Step1: Telluric Modelling#
Defines the wavelength regions to be analyzed; generates a synthetic, high-resolution telluric template for use in later model fits on a night by night basis.
Input data for step1#
If you got 1D spectra from running igrins plp, please make sure you’ve moved your folder
plp-master/final_A_B_spec/[target_name] to ./igrins_rv-master/input/.
The folder structure should look like:
igrins_rv(-master)
├── Engine
│ └── ...
│
├── Input
│ ├── Prepdata
│ │ ├── Prepdata_A0_[targname].txt
│ │ └── Prepdata_targ_[targname].txt
│ ├── [targname]
│ │ ├── YYYYMMDD
│ │ ├── YYYYMMDD
│ │ └── ...
│ └── UseWv
│ └── ...
├── Output
│ └── ...
└── ...
Defining analysis regions#
By default, IGRINS RV analyzes portions of 5 echelle orders in the H band and 4 in the K band. These regions were handpicked based off visual inspections of preliminary fits to target star spectra.
IGRINS RV comes with these regions pre-loaded, but users can also customize their own lists of wavelength regions they would like the code to fit; this is recommended if the user is studying target stars are different spectral types than those presented in the paper linked at the start of this wiki (F,G,K,M). As part of Step 1, IGRINS RV will automatically take the input list of wavelength ranges and convert it into the echelle orders and pixel ranges that will be fit as part of RV estimation.
If you do choose to select your own wavelength regions, be careful! There are a variety of criteria that should be considered, and you will need to monitor a RV standard to determine the code’s precision with the specified regions.
To use the default wavelength regions, do not specify any value for the keyword -Wr, or specify the default value of 1.
To use your own wavelength regions, go to ./Input/UseWv/ and create your own WaveRegions_X_Y.csv file, where X is a greater number than already present and Y is the band (H or K) you wish to analyze. In the .csv file, list the orders and wavelength ranges (in microns) you’d like to analyze, using a default WaveRegions file as a template. Then specify -Wr X, where X is the number of the file you created, when you run Step 1.
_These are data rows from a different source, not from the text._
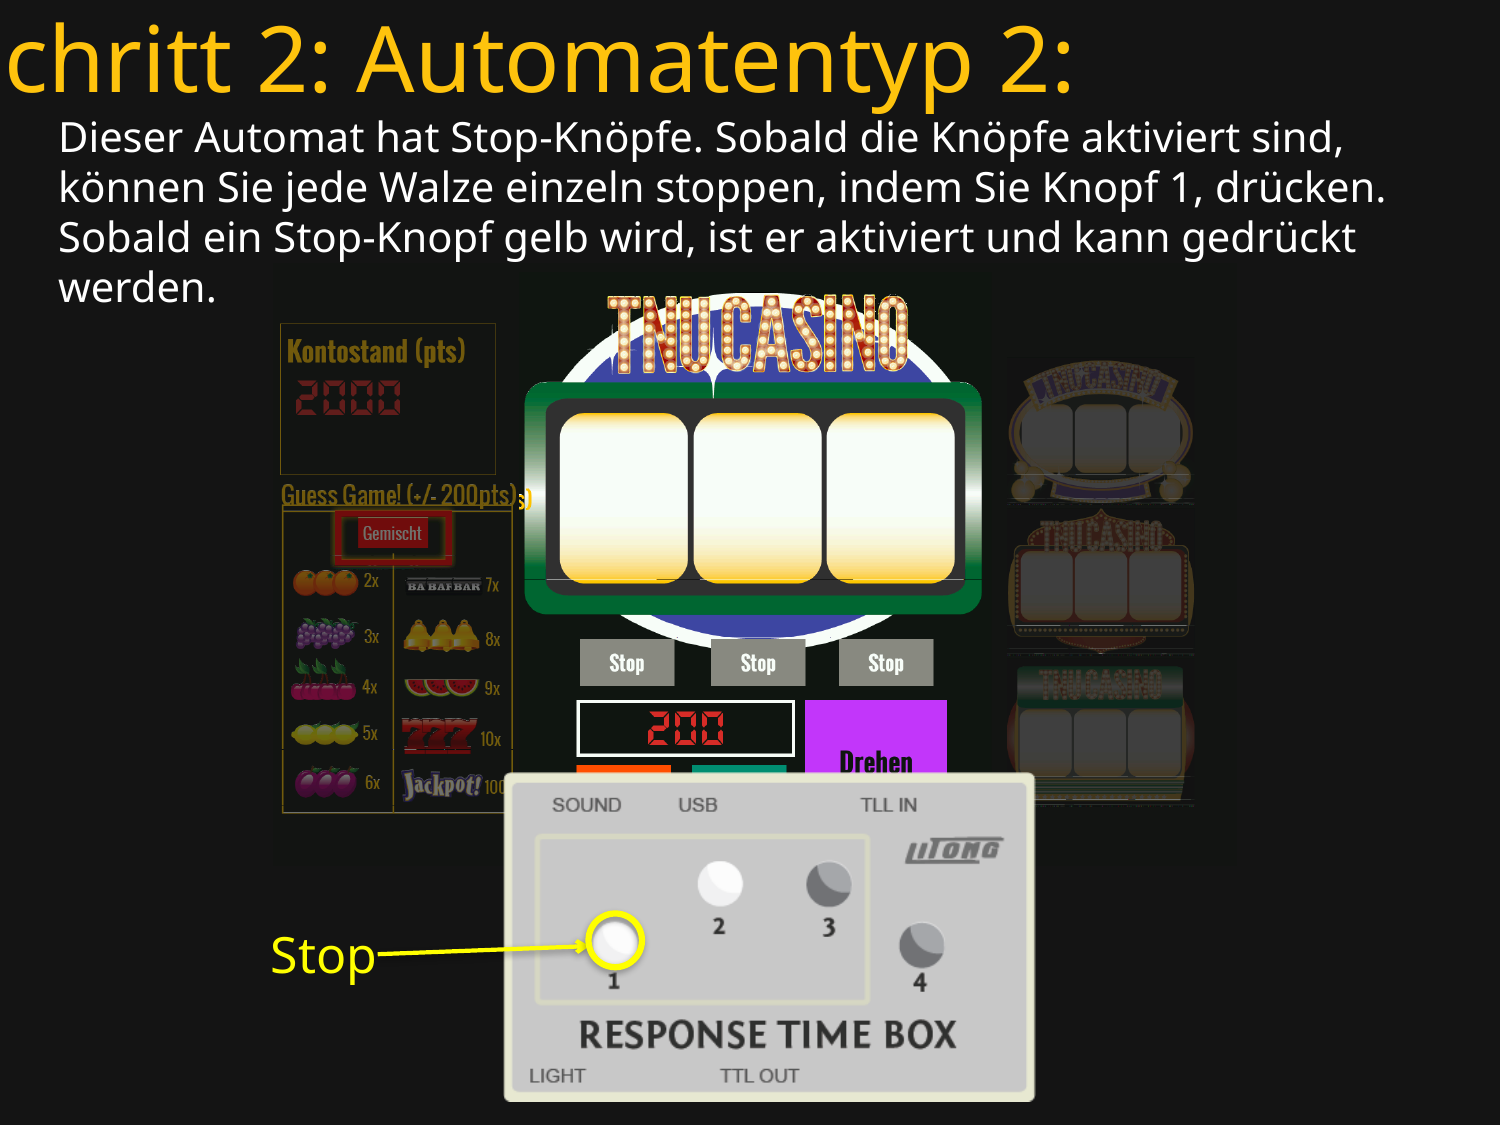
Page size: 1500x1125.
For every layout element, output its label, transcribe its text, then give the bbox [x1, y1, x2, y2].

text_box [377, 945, 590, 955]
text_box Dieser Automat hat Stop-Knöpfe. Sobald die Knöpfe aktiviert sind, können Sie jede Walze einzeln stoppen, indem Sie Knopf 1, drücken. Sobald ein Stop-Knopf gelb wird, ist er aktiviert und kann gedrückt werden. [43, 103, 1446, 319]
text_box Schritt 2: Automatentyp 2: [0, 0, 1092, 119]
picture [273, 263, 1238, 1102]
text_box Stop [255, 916, 449, 992]
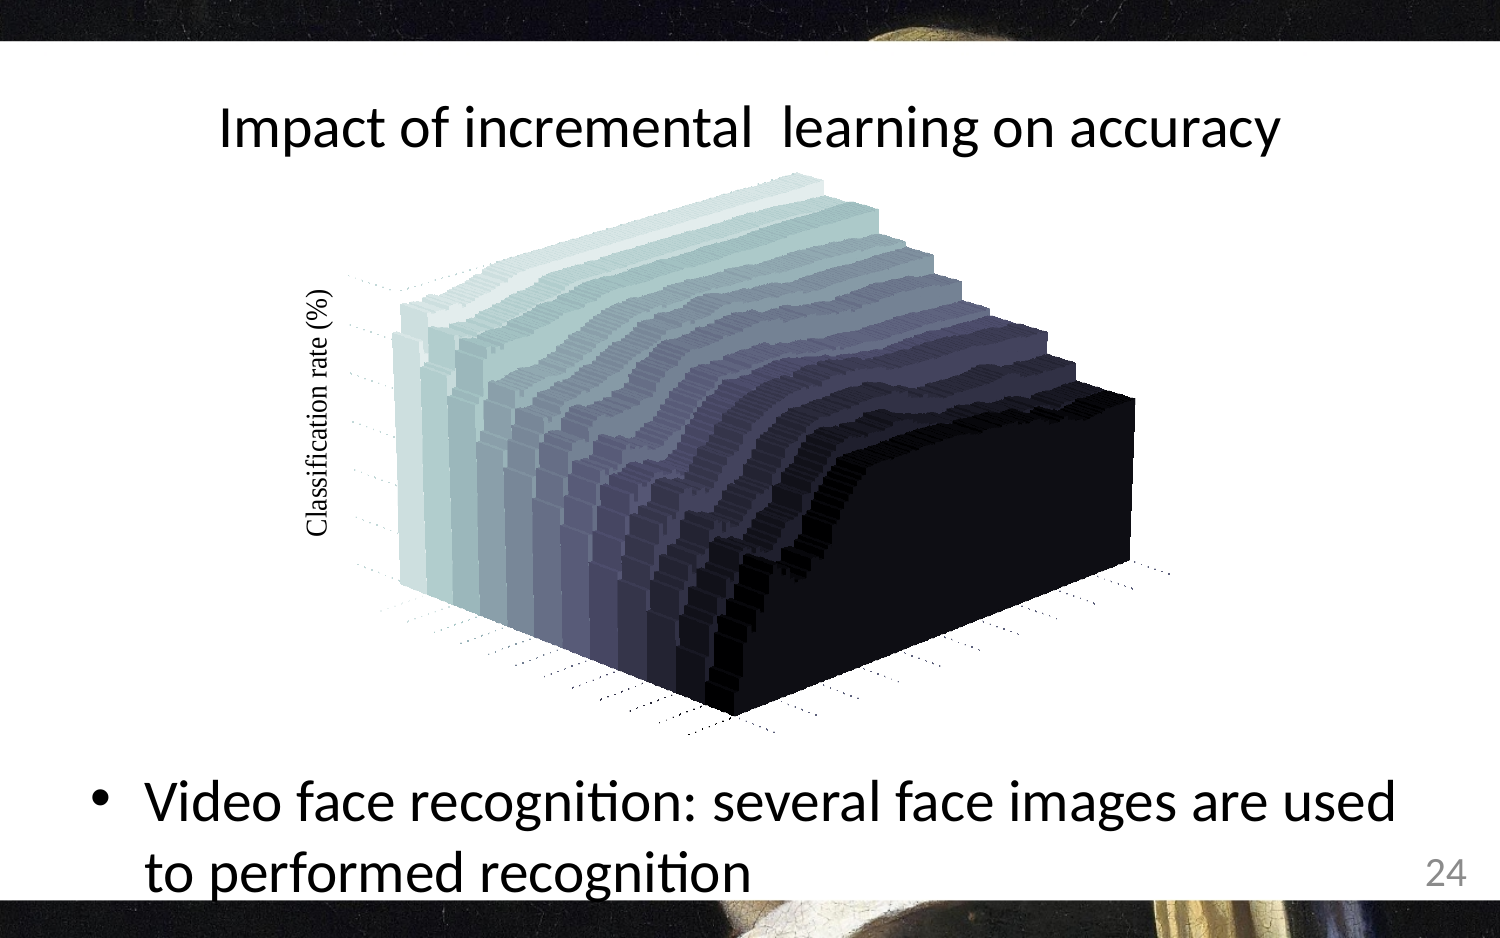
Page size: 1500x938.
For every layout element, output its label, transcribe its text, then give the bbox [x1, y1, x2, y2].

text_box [219, 161, 1265, 836]
slide_number 24 [1376, 846, 1483, 893]
title Impact of incremental learning on accuracy [75, 78, 1425, 168]
picture [0, 0, 1500, 938]
list Video face recognition: several face images are used to performed recognition [75, 754, 1425, 912]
Generating telluric templates#
The bus mostly drives itself here, with nothing required beyond the PrepData files and the wavelength regions. IGRINS RV will process all the B frames first for all orders and nights, then all the A frames.
The terminal command for step1#
Call as:
(igrins_rv) ~$ python main_step1.py [target name] [keywords]
NOTE: In Step 1, the keywords all have values that they will automatically default to, and so the code will technically run without any specified. However, the user must be sure to specify keywords as needed if their desired run of the code varies from the defaults (e.g. if they want to run H band instead of K, or use a different number of CPU threads).
† For example:
(igrins_rv) ~$ python main_step1.py GJ281 -HorK K -Wr 1 -c 4 -plot
With keywords
-HorK : Specifies which band to process, default = K
-Wr : Specifies which wavelength regions file in
./Input/UseWv/WaveRegions_Xto use, default is those used in methods paper (-Wr 1)-c : Specifies number of CPU threads to use, default is 1/2 of available ones
-SN: Specifies spectrum S/N quality cut. Spectra with median S/N below this will not be analyzed. Default = 50
-n_use : Specifies an array of nights you wish to process here (e.g. [20181111,20181112]) if you don’t want to process all the nights in the
./Input/*target/folder-plot : If set, will generate plots of A0 fitting results under
./Output/[target_name]_[band]/A0Fits/figs_[band]/-DeBug : If set, DeBug logging will be output, as well as (lots of) extra plots
Outputs from step1#
The synthetic telluric templates are saved to ./Output/[target_name]_[band]/A0Fits as [NIGHT]A0_[A/B nodding]treated_[band].fits
Visualization of the Telfit fitting results can be found under ./Output/[target_name]_[band]/A0Fits/figs_[band]. Users will mostly (or only) need to check the A0Telfit_OrderXX_[NIGHT]_[A/B nodding].png, which shows the final fitting result.